En la oficina de Turismo de Cáceres he preguntado por dónde podría comprar un buen jamón, y el funcionario, muy amablemente, me ha asesorado: «Eso tiene que ir al pueblo de Monesterio, son los mejores». Lo ha señalado en el mapa y he visto que estaba lejos, como de Tarragona a Girona. Me he quedado sorprendido de que desde la ciudad Patrimonio de la Humanidad me enviaran a una pequeña población de «la competencia»: Badajoz. Quizás es que era ciudad «Patrimonio del Jamón» y estoy seguro de que hay más de uno que no haría ni caso al plato del Discóbolo si al lado le pusieran otra piedra, más concretamente, una pizarra con jamón y pan con tomate.

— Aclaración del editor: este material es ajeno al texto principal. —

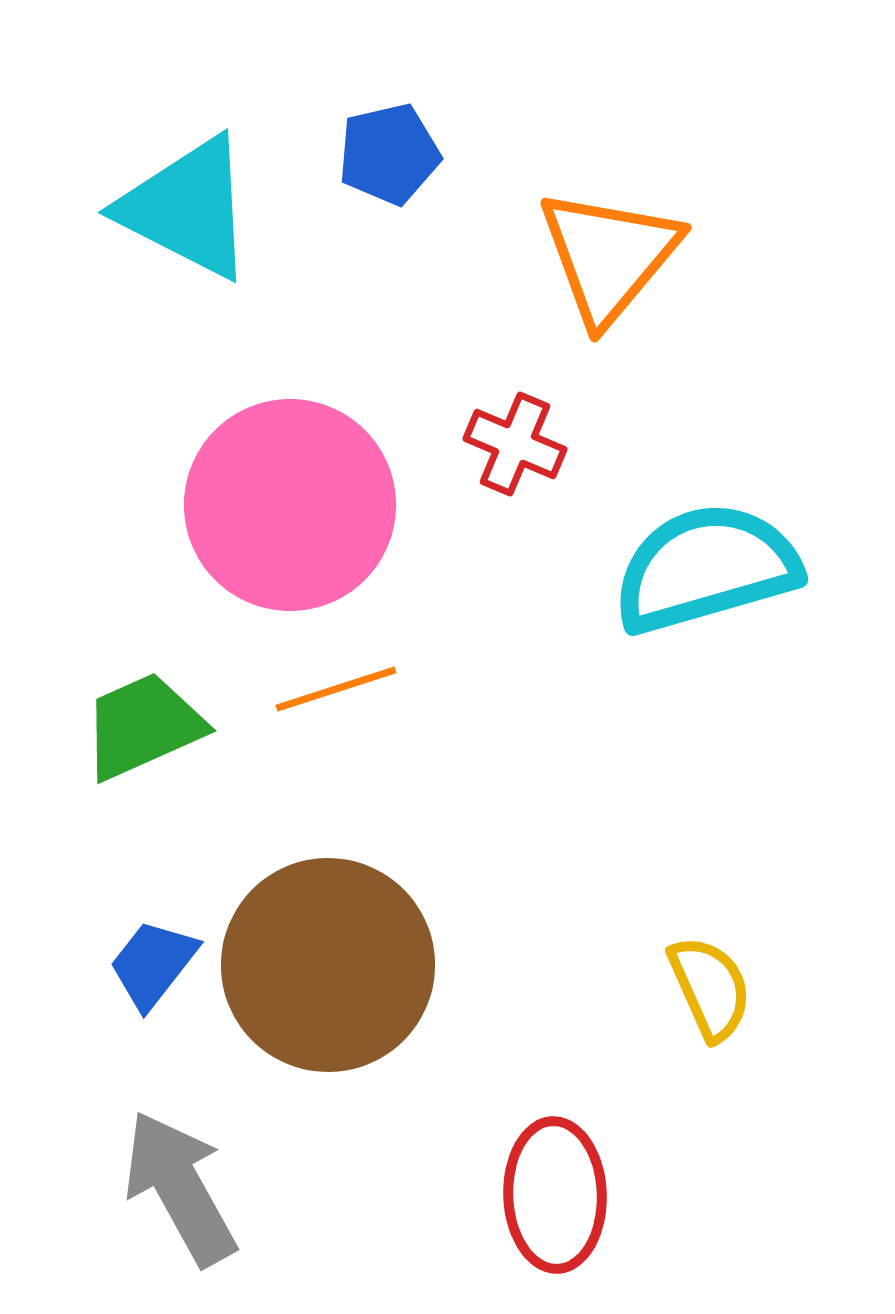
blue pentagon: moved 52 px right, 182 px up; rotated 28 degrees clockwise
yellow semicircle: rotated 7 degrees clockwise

Pues sí, hemos parado en Monesterio yendo a Sevilla y hemos entrado en una tienda que había en la carretera. Era la hora de comer y al entrar y ver a decenas de jamones colgante han tenido que llamar a los bomberos para limpiar nuestra saliva, que ya corría calle abajo. Un chico muy atento ha magreado todas las patas que colgaban para escoger un par de jamones (uno para la suegra) bajo un letrero que decía «Prohibido tocar el genero». Viendo al vendedor, entiendo que se refería a la ópera.
Hemos salido de allí más contentos que el Hombre Elefante por Halloween. Incluso le hemos puesto nombre al jamón: «Hammy» y le hemos hecho un sitio en el maletero para que pueda dormir durante el viaje. Desde el cristal del restaurante en el que hemos comido miraba el coche como si fuera la furgoneta del Dioni. Si alguien se hubiera atrevido a acercarse a ese maletero, el descuartizador de Boston habría sido la perrita Marilín a mi lado. Pero, ¡Ay, amigos!, ha llegado el momento de entrar en el hotel. Un sudor frío ha recorrido mi espalda. ¡Ni pensarlo! ¿Y si nos lo roban en la habitación? No cabía en la caja fuerte así que hemos paseado por toda la ciudad con una pata de cerdo del bracito. ¿Pensábais que hoy no hablaría de política?